The dark does not destroy the light; it defines it. It's our fear of the dark that casts our joy into the shadows.”
Brene Brown, The Gifts of Imperfection
Thich Nhat Hanh on Happiness
Many people think excitement is happiness…. But when you are excited you are not peaceful. True happiness is based on peace.”
“Without suffering, there’s no happiness. So we shouldn’t discriminate against the mud. We have to learn how to embrace and cradle our own suffering and the suffering of the world, with a lot of tenderness.”
How many Hebrew words are there for Joy? Rabbi Getzel Davis
Simchah - The generic word for joy. In particular it describes a joy that is continual, not related to passing experiences. It’s opposite is melancholy.
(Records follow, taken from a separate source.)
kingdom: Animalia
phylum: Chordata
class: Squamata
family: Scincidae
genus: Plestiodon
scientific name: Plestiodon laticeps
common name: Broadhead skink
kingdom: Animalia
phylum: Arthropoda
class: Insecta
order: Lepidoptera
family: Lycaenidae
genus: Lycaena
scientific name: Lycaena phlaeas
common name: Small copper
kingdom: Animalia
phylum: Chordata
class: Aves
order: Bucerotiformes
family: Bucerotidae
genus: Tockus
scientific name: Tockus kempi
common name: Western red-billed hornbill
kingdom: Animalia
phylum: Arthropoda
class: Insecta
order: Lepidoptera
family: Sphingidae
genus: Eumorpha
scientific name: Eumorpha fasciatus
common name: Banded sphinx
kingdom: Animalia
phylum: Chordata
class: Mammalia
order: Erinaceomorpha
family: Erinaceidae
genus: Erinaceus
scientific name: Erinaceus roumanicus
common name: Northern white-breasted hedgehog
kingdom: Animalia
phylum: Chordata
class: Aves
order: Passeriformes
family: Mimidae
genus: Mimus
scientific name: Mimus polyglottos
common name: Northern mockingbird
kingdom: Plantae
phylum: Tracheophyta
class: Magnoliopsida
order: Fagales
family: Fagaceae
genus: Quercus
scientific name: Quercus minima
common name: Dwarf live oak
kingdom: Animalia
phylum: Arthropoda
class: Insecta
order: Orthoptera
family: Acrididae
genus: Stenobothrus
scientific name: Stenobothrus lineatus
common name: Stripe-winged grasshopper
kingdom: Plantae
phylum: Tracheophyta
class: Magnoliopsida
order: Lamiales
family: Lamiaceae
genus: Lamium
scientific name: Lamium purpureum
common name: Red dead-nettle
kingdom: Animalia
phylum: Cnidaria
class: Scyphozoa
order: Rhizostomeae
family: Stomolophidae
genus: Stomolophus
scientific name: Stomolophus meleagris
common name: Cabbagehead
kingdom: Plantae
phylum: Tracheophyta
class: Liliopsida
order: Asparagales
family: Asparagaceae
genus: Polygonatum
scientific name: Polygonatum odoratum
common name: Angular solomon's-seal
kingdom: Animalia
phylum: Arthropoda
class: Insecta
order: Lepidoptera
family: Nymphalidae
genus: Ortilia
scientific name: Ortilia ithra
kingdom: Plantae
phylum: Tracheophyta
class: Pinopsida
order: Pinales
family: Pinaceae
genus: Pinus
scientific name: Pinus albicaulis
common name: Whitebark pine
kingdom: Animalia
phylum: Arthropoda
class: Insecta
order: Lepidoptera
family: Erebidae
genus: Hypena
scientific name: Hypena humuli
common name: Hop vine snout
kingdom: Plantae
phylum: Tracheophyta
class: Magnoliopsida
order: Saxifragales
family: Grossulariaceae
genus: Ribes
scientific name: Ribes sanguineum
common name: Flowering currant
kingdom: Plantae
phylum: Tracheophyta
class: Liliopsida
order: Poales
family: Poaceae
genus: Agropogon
Sasson - Joy that comes from action, effort, or pain. It is often associated with circumcision and Moshiach Ben Yosef. It's a fast-burning candle of joy. Sasson’s antonym is aveilut (mourning), or sighing, both outward expressions of loss.
Gilah - The joy of revealing (hitgalut) something new. Often associated with revelation, Moshiach Ben David, the birth of a child, harvest. The word wave (gal) might be related.
Rinah - The joy of bringing something from potential to actual. Gilah and Rinah are a pair that complete each other. While gilah is the joy of revelation, rinah is the joy of expressing this newness to others. It is often associated with song and prayer. The opposite of rinah is numbed silence.
Chedvah - The relief, joy, and enlivening experience of unification. It is a quiet, deep, and constant joy of inner connection and oneness. The opposite of chedvah is detachment and depersonalization.
Ditzah - Spontaneous ecstatic joy. It is related by some to the dancing and leaping at a wedding. Others relate it to how a fish briefly jumps out of the water and flies through the air. In these unplanned, irrational moment, separations, habituations fall away. This is also the joy of eating the scary leviathan in the Messianic era. Ditzah’s opposite is fear.
Tzohalah - Intentionally cultivated joy. Tzohalah is an onomatopoeia for the sound a horse makes when it whinnies. It is a joy that communicates something, often to project confidence.
Pitzcha - The joy of spontaneous cracking open. This joy, often accompanied by singing, often marks a new beginning.
Alisah / Alitzah - The joy of giving joy. This can sometimes be used in a sexual connotation. Some connect it with 'holy clowning'
Hara’ah - The awe-filled joy of being small in the face of the other. Biblical usage is usually associated with coronation. One can find this joy in monotony or newness, in success or defeat. The joy of service and doing our part.